Earth is the only planet in our solar system that experiences total solar eclipses: all the other planets either lack moons or have moons that are either too small or distant to block the sun or so large and close that they obscure it completely. In its current orbit, Earth’s Moon is in just the right place that it appears the same size as the Sun in the sky. When their ever-spinning celestial paths converge, as they did last week, the Moon is just the right size to cover the Sun, highlighting the Sun’s flaming white corona for a few minutes against the darkend sky. It hasn’t always been this way: it wasn’t until about 1 billion years ago that the Moon reached its right-size place in the sky. If you missed totality this time, you have time to make plans to catch the next event: the Moon will be in the right position for totality for another 600 million years, give or take a lifetime or three, before it will orbit outward too far from Earth to perfectly block the Sun.
We witnessed the eclipse from Titcomb Basin: a granite wonderland deep in the Winds on the western side of the Continental Divide, some 15 miles from the nearest road.
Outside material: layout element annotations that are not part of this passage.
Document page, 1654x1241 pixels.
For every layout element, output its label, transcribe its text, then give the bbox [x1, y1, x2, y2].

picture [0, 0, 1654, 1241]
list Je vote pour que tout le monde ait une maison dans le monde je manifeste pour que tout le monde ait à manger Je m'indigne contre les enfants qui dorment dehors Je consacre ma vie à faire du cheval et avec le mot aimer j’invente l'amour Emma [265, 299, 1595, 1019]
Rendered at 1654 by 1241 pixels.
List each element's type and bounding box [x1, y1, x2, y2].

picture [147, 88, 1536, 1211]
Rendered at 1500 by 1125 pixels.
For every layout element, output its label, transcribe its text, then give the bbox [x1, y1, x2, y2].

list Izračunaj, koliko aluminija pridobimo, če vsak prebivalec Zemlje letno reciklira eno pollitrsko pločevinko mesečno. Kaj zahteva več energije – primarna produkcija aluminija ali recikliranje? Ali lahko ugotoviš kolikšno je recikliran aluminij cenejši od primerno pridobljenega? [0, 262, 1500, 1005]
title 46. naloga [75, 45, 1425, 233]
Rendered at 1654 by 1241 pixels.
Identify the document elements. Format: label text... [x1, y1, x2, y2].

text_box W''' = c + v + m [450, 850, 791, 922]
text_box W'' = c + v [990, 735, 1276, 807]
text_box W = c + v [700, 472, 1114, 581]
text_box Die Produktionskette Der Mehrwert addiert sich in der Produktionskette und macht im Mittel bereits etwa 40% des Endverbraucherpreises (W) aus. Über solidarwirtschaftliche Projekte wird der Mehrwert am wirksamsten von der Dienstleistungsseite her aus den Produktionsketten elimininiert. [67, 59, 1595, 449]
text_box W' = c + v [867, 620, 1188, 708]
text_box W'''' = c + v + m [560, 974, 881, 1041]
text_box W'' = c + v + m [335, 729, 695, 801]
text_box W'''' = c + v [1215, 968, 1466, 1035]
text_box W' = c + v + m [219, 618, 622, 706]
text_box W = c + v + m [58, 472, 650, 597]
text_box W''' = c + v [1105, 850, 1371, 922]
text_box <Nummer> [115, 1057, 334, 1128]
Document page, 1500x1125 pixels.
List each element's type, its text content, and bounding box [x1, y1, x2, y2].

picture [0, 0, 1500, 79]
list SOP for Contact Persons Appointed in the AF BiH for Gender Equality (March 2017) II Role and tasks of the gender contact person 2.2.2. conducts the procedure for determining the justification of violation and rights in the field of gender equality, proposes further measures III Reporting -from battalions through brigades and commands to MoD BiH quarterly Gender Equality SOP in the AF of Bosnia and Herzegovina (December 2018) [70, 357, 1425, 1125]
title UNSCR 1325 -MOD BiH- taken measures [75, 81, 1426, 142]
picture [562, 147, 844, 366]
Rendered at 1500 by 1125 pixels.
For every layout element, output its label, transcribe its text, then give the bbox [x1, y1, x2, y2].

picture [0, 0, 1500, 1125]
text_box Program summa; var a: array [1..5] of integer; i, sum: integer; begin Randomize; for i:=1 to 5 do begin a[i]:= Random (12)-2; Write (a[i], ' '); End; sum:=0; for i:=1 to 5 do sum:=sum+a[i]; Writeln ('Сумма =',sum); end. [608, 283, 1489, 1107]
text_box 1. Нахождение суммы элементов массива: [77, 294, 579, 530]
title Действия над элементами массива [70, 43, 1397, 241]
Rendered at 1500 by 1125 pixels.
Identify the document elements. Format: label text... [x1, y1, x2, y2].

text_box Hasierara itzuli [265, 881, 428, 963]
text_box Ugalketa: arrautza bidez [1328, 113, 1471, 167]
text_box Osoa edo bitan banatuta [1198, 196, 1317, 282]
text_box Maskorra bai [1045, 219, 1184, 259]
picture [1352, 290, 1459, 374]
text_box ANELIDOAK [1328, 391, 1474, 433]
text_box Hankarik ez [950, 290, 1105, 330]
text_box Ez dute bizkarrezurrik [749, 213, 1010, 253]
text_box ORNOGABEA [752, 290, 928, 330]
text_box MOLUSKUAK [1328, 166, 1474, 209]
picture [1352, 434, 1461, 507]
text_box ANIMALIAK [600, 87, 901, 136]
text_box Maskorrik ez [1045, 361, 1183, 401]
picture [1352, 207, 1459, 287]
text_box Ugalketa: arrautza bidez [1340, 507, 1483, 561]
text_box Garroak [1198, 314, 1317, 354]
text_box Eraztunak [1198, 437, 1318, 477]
Even in this remote location, eclipse watchers were plentiful. It’s a testament to the sheer grandeur of Titcomb Basin that it never felt crowded. I, for once, didn’t mind the company. Some experiences should be shared and a total eclipse is definitely one of them. Losing the Sun, even for a few fleeting minutes, is terrifying. In those dark, cold moments, you realize how much the Sun does for us. It’s not just an orb in the sky, the Sun is god: the very source of life on Earth. Leading up to totality, the six of us gathered on a granite knoll, at nearly 11,000 feet of elevation, and as the Moon slid across the Sun, we found ourselves sliding closer to one another, huddling for warmth, seeking reassurance that the Sun god would not forsake as, that it would return, as promised, after two minutes and thirty seconds of darkness.
Photographs will never do this event justice and in the moment, I snapped a few shots and then put down my camera and let totality burn into my brain. Those moments are among the most surreal of my life. In my mind’s eye, the black hole sun was huge, taking up my whole consciousness, inking out the whole sky save for a bright few stars and planets. We laughed, we screamed, we howled, we stood up and lay down, elated, dizzy, shaking with primal terror. And then the Sun god returned, the slightest sliver of light making all the difference. Then us six saw the eclipse through to the very end. Not until the last bite of Moon was gone did full warmth return to the granite bones of Titcomb Basin.
The Wind River Range is featured in my upcoming book Aerial Geology: A High Altitude Tour of North America’s Spectacular Volcanoes, Canyons, Glaciers, Lakes, Craters and Peaks:
With its smooth, silvery grey texture and tendency to erode into soaring walls and dramatic pinnacles, granite is one of the most beautiful rocks on Earth. North America’s most famous granite is found in Yosemite National Park in California, but Wyoming’s remote and rugged Wind River Range gives Yosemite a run for its money, especially considering that the Winds are much farther off the crowded tourist track.
The Winds are located south and east of the Tetons, but the two ranges have very different geologic stories. Over one billion years ago, a massive volcanic intrusion formed deep underground, cooling slowly over time to form very hard, ver crystalline granite. This so-called granitic batholith remained buried for millions of years until around 66 million years ago, when uplift along the Continental Divide formed the Rocky Mountains Mountains and exposed the mass of granite at the surface.
The day before the eclipse. we paid a visit to the Continental Divide, by hiking up to Indian Pass, a 12,600-foot notch between Jackson Peak and Knife-Point Peak. On the way, Erika and Mitch peeled off to hike up Fremont Peak, at 13,743 the third highest point in Wyoming. Not only did they summit, the beat us back to camp in time to pull down the bear bags and start dinner! In five days, we hiked over 40 miles and barely scratched the surface of this incredible place.
The Moon eclipsed the Sun but the Winds eclipsed everything else. I’ll be back!